Thursday, August 04, 2005

Nature Stories

Cruising around the blogosphere over the last couple of weeks looking for science and nature blogs (I found lots--see the blogroll for a selection of interesting sites!) I was struck by the energy being expended, mostly on American blogs, on the issue of Intelligent Design (ID) vs. Darwinian Evolution. I knew that this was an issue in the United States, that there are movements afoot to add ID to high school science curriculums, but I had no idea that the controversy was as heated and active as it seems to be. President Bush's remarks a couple of days ago (see for example these articles at Truthout), to the effect that he favoured the inclusion of ID in curricula, created a spike in blog activity on the topic.

This is pretty disturbing on a number of levels. The most immediate is not only that ID "theory" is not science, but that it seeks to end biological science as I know and love it. In my post, Midsummer, for example, I talk about different strategies for the raising of young among warblers. Darwinian evolution creates the context for this conversation. It is the framework for speculation and investigation into why this species is doing well and that one isn't in this slice of time, so small in the history of the two species as to be less than the blink of an eye. It is what makes diversity and change in the natural world interesting and meaningful. Taking it away sucks all the fun out of what I love to do--watching and learning, thinking about the life around me.
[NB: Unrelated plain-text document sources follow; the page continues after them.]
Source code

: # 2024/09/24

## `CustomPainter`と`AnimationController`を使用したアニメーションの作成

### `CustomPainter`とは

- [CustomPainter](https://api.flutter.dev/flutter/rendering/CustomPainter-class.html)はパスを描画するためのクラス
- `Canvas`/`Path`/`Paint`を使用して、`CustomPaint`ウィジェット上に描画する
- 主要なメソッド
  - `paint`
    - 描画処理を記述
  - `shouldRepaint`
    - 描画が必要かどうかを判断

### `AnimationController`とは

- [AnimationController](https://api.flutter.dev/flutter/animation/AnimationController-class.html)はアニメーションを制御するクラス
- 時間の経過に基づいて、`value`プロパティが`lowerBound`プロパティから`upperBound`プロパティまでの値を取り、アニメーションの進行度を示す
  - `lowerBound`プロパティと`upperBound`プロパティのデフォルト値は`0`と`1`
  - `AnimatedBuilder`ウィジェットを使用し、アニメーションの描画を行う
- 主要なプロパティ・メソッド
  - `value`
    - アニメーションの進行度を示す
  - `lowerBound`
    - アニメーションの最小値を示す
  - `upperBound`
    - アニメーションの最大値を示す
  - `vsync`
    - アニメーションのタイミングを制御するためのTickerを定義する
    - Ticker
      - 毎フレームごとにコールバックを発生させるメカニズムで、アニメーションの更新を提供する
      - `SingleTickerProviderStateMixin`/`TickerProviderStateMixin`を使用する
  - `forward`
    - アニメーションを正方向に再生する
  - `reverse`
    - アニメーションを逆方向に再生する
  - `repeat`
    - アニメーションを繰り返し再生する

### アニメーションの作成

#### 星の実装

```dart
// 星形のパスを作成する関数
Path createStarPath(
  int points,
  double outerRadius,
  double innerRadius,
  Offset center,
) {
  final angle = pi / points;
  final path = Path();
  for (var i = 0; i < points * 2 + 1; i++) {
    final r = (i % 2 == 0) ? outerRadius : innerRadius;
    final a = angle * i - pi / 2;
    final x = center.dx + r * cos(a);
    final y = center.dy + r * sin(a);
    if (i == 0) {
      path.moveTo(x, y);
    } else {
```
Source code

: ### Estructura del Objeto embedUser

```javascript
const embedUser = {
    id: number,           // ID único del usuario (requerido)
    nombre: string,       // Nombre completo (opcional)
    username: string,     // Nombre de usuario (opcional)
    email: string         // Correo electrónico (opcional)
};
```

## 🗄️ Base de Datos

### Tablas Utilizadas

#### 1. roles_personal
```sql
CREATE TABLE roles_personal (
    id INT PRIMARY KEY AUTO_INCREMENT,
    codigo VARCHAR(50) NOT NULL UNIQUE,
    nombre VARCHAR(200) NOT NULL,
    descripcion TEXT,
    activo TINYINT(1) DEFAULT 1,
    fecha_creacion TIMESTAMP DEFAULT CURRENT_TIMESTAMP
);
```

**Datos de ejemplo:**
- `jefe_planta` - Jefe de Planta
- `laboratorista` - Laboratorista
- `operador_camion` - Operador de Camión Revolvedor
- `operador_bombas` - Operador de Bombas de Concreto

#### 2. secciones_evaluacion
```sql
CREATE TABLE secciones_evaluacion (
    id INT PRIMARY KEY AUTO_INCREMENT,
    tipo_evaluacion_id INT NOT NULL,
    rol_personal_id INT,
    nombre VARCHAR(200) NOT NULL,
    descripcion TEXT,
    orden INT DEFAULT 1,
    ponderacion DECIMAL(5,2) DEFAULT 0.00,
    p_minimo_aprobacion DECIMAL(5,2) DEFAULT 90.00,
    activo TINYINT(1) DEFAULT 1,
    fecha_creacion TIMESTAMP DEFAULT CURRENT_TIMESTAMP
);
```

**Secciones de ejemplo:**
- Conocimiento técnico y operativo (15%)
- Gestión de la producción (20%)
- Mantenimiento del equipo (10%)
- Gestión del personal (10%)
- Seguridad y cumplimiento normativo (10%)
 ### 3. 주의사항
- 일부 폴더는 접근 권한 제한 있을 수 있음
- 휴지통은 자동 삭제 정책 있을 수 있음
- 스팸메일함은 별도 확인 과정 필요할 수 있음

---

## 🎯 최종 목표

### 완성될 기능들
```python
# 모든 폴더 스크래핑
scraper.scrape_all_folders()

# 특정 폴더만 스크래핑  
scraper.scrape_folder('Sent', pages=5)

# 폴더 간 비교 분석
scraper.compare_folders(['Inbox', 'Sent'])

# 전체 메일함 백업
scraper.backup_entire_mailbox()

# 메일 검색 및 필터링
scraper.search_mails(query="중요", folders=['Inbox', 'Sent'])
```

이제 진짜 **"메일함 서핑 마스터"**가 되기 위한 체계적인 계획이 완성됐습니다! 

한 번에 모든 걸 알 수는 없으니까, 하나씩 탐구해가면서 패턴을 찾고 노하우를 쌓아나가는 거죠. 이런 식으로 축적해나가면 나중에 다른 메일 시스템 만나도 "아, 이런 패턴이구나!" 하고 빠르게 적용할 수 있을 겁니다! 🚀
I would hate to see the opportunity to experience nature in all its real complexity taken away from anyone.

I won't get into the arguments that are being put forward for and against ID--check out Pharyngula (much discussion, but current major post here and Panda's Thumb for lots of discussion and a list of sites addressing this issue this week. I read a number of the recent posts with interest, and I stumbled on a five-parter at Panda's Thumb about an evolutionist's experiences attending a creation conference that was both funny and sad by turns, and gave a good deal of insight into what's going on in the "creation" world (here is the link to Part One).

But in the end I just find it sad that energy is being expended by biologists and philosophers of biology defending evolutionary theory against this stuff.